Although Dervişoğulları et al. [20] stated that the nasal, temporal, and central retinal thickness did not differ significantly between smokers and control groups, they proved that the mean RNFL was significantly thinner in the smokers group compared to that in the controls (inferior and superior quadrants of RNFL decreased in smoker group but temporal and nasal quadrants did not seem to be changed [21], which is in agreement with our reports.

There was no significant difference of PERG-P50 amplitude or latency; however, PERG-N95 showed statistical significant difference between the active smoker group and passive smoker group. Worthy of notice is that PERG-N95 showed significant differences among active smoker and passive smoker groups which are the tests for optic nerve functions. These results might denote that smoking targets the RNFL and optic nerve.

Although Hepsen and Evereklioglu [11] suggested that retinal sensitivity decreases in chronic, healthy, heavy cigarette smokers, based on the automated perimeter results, and Tamaki et al. [22] proved that cigarette smoking caused little decrease in blood tissue velocity and decreased peripheral vessel diameters in the optic nerve head and probably in the choroid in young healthy light smokers, there is no other previous study that evaluated the effect of chronic smoking on PERG.

The results obtained in our testing found that both superior and inferior RNFL thicknesses showed negative correlation with the number of cigarettes/day, urinary cotinine, and PERG-N95 latency while showed positive correlation with PERG-N95 amplitude.

Multiple regression analyses were studied for the active smoker group to show which factor in the study was the most important determinant of superior and inferior RNFL thicknesses. We found that the number of cigarettes/day, urinary cotinine, and PERG-N95 amplitude are the most important determinants for both superior and inferior RNFL thicknesses.

RNFL thickness decreased in chronic heavy smokers, and the thinning is related to the amount of smoking rather than duration; and it could be due to direct neurotoxic effect on the optic nerve and reduced blood flow due to the vasoconstrictive effect of nicotine [23].

Yoshida et al. [24] suggested that smoking might be related to the elevation of IOP in middle-aged subjects; however, in our study, mean IOP values did not show any significant difference between smokers and controls.

There was no correlation between duration of smoking and RNFL thickness. From these results, we concluded that the amount of smoking is more effective than the duration of smoking in RNFL thinning.

The study limitations are the relatively small sample size, multicenter studies may be more valued, and cross-sectional design would not provide further and detailed results.
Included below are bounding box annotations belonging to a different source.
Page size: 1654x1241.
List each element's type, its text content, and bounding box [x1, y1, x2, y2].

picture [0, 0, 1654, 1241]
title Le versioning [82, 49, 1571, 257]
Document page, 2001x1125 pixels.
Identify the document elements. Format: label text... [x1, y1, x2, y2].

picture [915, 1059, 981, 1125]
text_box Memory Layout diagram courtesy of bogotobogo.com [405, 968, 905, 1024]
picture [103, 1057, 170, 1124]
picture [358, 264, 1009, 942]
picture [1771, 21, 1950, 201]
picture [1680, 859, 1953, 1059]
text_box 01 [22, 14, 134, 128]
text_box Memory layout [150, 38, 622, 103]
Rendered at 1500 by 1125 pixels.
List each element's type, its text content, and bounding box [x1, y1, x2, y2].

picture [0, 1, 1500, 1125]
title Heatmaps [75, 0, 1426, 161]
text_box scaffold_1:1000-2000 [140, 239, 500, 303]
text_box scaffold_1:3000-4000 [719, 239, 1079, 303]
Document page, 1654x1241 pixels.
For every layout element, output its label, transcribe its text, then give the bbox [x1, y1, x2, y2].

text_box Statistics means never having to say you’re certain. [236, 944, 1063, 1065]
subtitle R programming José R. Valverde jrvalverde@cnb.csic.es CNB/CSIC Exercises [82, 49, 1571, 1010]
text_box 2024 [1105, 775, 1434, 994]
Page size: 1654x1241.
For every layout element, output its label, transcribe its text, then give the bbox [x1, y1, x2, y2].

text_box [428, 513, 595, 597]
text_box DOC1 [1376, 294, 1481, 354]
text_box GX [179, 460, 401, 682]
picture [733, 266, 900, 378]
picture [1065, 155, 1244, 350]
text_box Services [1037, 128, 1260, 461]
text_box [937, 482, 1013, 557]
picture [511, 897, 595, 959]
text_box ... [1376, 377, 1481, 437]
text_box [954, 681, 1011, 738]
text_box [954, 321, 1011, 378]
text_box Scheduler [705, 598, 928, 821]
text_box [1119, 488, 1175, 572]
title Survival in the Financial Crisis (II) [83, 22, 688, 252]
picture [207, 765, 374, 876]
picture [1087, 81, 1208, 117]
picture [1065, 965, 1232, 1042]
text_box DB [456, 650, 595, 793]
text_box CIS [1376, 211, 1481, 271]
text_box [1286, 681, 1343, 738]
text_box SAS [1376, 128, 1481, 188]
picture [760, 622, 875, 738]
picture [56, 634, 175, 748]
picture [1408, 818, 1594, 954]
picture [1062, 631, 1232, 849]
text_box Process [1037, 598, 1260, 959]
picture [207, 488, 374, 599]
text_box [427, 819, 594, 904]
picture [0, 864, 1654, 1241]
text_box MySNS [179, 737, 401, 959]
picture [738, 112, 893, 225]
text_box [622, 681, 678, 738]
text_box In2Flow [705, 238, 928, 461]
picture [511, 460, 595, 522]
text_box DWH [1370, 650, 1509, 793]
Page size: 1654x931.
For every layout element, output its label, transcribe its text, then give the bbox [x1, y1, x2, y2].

In conclusion, our study results suggested that RNFL thickness decreases in chronic, healthy, heavy cigarette smokers, and this thinning is related to the number of cigarettes/day, urinary cotinine, and PERG-N95 latency while showed positive correlation with PERG-N95 amplitude.

Disclosure

Costs were the responsibility of the authors, and instruments used in the study belong to the Faculty of Medicine, a part of Ain Shams University, which is a public governmental organization.

Conflicts of Interest

The authors declare that they have no competing interests regarding the publication of this paper. All authors certify that they have no affiliations with or involvement in any organization or entity with any financial interest (such as honoraria educational grants participation in speaker’s bureaus membership, employment, consultancies, stock ownership or other equity interest, and expert testimony or patent-licensing arrangements) or nonfinancial interest (such as personal or professional relationships, affiliations, and knowledge or beliefs) in the subject matter or materials discussed in this manuscript.